An account of Thursday night: "Women of the unfortunate class paraded the several highways with an unconcernedness. The drafts of auxiliary detectives performed their duties in regulation manner, and nothing existed to denote the crime. Everyone seems to be perfectly certain that the police possess no clue, and will discover no clue to the murderer. The row of policemen who during the greater part of yesterday blocked Dorset-street had been withdrawn last night. The entrance to the court - known as Miller's-court or McCarthy's-court - was vigilantly kept by two constables. One woman stated at two o'clock she heard a cry of "Murder." This story became popular, until half a dozen were retailing it." One witness said of the victim, "I have known her since July - since I came here. She was tall & pretty, & as fair as a lily. She saw the dead and mutilated body through the window of Kelly's room, which it is to be remembered was on the ground floor." She says, "I could not bear to look at it only for a second, but I can NEVER FORGET THE SIGHT of it if I live to be a hundred." A Mrs. Kennedy said "on Wednesday evening on Bethnal-green-road when we were accosted by a very suspicious man. He led the way into a very dark thoroughfare, at the back of the warehouse, & requested to follow him. He acted very strange.
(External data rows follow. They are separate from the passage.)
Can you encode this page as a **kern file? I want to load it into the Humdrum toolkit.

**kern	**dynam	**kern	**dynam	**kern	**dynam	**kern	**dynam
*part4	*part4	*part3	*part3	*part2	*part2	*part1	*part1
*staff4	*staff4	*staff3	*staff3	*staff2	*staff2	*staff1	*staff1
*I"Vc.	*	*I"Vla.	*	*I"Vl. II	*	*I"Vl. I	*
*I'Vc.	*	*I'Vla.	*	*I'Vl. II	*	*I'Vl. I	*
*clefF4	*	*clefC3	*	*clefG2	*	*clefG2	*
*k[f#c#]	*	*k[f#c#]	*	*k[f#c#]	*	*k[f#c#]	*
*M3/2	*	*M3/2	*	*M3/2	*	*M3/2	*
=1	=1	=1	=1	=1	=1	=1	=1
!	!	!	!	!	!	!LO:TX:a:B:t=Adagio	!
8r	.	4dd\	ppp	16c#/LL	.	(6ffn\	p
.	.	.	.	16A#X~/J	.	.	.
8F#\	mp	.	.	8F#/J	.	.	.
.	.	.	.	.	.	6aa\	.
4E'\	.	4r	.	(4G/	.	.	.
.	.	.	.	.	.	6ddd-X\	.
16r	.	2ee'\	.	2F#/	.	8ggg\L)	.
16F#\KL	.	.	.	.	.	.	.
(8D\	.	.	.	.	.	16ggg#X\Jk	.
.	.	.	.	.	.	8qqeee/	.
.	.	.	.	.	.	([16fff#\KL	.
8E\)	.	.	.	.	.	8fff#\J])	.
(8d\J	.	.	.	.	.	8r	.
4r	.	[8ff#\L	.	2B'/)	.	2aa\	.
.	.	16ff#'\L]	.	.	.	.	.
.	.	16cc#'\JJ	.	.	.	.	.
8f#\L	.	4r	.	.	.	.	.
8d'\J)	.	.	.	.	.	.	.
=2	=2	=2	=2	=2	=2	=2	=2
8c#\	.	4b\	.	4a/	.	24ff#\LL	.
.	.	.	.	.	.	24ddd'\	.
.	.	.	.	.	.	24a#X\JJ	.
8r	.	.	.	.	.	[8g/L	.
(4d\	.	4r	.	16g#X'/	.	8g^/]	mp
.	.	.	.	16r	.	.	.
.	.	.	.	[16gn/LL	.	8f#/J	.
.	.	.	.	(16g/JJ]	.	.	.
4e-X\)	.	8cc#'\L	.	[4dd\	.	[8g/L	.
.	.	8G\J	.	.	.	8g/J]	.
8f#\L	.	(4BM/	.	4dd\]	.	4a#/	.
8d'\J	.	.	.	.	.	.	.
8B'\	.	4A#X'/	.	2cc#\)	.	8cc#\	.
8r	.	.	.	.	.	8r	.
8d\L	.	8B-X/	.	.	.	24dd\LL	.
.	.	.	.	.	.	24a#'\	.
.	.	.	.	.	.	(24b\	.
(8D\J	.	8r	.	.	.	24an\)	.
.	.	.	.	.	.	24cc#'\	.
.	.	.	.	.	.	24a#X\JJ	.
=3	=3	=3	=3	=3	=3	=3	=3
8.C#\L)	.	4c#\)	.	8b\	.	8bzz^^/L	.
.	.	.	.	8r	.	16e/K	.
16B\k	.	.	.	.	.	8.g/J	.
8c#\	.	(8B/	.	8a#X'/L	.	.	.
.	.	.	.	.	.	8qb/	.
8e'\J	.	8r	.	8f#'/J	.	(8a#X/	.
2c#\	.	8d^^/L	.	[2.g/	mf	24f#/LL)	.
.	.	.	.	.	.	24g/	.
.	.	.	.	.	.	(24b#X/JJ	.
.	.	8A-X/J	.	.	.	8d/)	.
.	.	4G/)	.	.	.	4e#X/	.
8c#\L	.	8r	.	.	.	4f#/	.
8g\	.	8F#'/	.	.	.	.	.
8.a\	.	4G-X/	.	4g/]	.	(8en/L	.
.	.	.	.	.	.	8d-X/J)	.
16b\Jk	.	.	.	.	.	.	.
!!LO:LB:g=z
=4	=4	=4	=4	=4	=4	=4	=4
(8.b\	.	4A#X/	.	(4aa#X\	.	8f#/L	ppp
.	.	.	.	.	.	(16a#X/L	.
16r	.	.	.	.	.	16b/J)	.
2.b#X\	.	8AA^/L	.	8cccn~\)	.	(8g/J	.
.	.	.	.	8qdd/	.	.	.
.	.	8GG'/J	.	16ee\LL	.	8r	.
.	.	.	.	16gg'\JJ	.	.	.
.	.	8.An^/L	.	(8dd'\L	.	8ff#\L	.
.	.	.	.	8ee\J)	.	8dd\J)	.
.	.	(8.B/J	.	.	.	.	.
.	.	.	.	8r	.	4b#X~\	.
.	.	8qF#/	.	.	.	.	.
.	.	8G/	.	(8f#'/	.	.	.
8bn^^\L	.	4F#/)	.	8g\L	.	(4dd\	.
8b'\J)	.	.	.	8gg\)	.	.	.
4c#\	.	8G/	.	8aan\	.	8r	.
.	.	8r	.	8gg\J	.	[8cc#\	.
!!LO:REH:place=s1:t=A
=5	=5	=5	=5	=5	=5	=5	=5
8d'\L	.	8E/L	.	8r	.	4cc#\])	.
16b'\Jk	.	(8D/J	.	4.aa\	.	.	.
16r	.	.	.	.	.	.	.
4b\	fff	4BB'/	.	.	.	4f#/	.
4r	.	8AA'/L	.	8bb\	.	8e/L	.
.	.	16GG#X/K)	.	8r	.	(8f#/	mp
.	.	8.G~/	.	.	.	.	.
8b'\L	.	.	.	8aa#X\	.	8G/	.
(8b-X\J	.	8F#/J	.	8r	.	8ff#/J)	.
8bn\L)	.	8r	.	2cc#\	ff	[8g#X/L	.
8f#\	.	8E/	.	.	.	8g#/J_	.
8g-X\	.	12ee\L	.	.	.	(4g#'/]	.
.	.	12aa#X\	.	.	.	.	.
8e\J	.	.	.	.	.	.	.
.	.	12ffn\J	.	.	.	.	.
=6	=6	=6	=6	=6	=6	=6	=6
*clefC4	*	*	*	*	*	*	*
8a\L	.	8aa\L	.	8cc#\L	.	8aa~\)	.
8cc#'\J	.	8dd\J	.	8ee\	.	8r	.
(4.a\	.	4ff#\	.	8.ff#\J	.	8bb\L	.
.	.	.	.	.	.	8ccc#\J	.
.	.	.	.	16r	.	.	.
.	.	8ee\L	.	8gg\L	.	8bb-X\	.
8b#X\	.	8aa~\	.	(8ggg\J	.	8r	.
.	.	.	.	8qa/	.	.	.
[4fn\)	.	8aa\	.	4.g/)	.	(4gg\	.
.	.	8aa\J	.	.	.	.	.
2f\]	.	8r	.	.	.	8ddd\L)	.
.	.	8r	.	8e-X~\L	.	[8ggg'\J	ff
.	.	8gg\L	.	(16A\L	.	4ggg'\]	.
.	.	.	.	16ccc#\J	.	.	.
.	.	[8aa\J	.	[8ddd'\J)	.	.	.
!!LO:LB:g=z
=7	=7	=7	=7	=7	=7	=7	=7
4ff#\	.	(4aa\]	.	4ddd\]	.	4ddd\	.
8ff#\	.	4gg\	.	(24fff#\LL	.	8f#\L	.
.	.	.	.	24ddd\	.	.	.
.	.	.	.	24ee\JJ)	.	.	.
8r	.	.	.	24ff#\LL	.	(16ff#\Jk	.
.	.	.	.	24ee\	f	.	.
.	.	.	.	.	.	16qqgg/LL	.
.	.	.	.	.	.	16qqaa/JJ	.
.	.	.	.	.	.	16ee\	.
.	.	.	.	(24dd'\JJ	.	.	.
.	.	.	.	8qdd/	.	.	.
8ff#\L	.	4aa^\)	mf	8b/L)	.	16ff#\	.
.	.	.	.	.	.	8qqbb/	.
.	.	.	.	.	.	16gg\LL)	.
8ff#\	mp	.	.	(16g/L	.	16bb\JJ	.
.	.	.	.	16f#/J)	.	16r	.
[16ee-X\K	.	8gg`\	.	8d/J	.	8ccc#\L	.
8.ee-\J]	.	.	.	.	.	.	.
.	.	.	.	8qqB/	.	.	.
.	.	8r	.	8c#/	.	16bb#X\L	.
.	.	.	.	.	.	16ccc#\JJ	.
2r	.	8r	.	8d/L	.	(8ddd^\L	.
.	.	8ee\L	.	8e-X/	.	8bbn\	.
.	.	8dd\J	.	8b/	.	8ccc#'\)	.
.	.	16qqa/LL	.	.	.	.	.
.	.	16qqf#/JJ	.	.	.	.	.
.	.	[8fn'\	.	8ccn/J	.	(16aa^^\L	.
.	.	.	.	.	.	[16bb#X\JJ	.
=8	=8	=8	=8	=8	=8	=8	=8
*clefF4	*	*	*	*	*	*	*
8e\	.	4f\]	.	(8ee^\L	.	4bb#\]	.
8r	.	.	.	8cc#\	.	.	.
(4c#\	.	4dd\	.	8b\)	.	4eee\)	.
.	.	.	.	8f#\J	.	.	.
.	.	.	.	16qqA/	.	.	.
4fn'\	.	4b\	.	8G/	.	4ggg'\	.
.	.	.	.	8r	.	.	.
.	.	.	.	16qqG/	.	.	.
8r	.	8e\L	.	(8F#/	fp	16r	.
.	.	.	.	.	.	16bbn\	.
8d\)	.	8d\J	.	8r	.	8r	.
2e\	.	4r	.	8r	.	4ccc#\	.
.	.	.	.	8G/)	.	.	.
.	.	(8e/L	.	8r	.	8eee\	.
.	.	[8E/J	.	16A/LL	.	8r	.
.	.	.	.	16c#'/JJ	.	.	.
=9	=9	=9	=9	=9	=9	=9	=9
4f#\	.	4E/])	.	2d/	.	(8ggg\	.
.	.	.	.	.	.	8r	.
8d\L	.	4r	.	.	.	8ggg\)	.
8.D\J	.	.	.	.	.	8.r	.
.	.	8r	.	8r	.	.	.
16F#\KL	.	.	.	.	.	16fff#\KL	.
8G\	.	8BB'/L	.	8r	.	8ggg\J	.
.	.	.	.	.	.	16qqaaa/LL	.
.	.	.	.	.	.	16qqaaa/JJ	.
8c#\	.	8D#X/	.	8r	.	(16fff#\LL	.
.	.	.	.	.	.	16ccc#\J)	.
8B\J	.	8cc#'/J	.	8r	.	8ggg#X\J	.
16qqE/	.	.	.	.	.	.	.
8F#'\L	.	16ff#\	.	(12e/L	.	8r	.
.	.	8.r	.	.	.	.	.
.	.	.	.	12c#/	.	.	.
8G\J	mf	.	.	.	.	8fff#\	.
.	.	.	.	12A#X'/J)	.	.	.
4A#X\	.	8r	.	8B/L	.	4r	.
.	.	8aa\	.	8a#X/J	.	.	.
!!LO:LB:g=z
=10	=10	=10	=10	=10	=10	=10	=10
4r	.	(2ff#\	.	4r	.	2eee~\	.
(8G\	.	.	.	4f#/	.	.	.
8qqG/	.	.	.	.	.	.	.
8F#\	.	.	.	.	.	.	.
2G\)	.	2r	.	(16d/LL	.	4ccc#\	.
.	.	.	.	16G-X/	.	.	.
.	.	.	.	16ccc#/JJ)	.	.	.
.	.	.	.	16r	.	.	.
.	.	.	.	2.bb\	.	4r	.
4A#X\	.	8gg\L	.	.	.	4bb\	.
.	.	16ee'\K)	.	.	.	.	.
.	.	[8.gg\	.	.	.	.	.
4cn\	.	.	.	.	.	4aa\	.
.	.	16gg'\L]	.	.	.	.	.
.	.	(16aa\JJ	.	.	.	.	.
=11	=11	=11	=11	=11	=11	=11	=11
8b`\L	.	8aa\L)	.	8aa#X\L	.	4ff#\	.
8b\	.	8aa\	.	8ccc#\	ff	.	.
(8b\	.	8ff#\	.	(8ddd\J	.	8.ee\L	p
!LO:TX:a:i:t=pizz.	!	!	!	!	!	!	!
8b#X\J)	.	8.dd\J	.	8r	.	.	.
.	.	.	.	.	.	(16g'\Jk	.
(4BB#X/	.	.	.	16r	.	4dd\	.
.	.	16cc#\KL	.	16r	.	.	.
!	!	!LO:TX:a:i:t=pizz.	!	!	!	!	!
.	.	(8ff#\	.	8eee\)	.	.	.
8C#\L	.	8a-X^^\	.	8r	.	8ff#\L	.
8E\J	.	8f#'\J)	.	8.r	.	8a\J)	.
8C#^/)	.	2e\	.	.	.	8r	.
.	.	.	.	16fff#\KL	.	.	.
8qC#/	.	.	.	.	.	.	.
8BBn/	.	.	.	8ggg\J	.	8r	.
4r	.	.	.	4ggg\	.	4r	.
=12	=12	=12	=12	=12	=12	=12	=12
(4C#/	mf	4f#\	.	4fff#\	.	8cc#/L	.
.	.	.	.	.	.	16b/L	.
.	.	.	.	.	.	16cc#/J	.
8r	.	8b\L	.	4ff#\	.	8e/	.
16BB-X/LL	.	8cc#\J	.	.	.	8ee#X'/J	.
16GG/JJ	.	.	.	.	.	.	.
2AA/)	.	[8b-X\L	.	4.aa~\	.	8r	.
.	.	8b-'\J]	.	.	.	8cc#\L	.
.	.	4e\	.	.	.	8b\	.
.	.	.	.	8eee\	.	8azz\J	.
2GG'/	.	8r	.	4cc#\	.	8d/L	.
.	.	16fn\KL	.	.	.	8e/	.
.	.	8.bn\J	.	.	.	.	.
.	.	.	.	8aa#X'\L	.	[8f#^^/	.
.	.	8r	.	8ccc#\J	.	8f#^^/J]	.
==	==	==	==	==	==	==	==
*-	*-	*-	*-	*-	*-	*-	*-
He refused to leave his bag and she escaped, at the same time raising an alarm of "Jack the Ripper."

The paper then gives yet another, unpleasantly detailed description of the victim, which we will skip this time. "The sight we saw," says McCarthy who opened the door to the murder scene, "I cannot drive away from my mind." It is hard not to sympathise with these people, as with the Hanbury Street victim which was found by a man in his back yard. The killer's attacks are not just on the people he kills, but on the entire community, as he strikes fear into everyone. The manner of what he does after the killings, and the locations he chooses, have the result of maximising the terror created.

"It looked more the work of a devil than of a man. It is more than I can describe. I hope I may never see such a sight again. I had heard a great deal about the Whitechapel murders, but I declare to God I had never expected to see such a sight. The bedclothes had been turned down, and this was probably done by the murderer after he had cut his victim's throat. A photographer, who, in the meantime, had been sent for, arrived and TOOK PHOTOGRAPHS OF THE BODY, the organs, the room, and its contents. There was no appearance of a struggle having taken place. After the examination of the body it was placed in a shell. The murders have been committed on the later days of the week, and in this connection a somewhat important fact ... The cattle boats bringing live freight to London are in the habit of coming into the Thames on Thursdays or Fridays. An opinion that the murderer is a drover or butcher on one of these boats, and he periodically disappears with the steamers."

A paper last Wednesday: "Sunday the new moon came in. If Jack the Ripper is a lunatic we ought to hear from him in a few days." And with that chilling prophecy, we will leave the cold streets of 1888 for another night, with a devilish killer amongst us.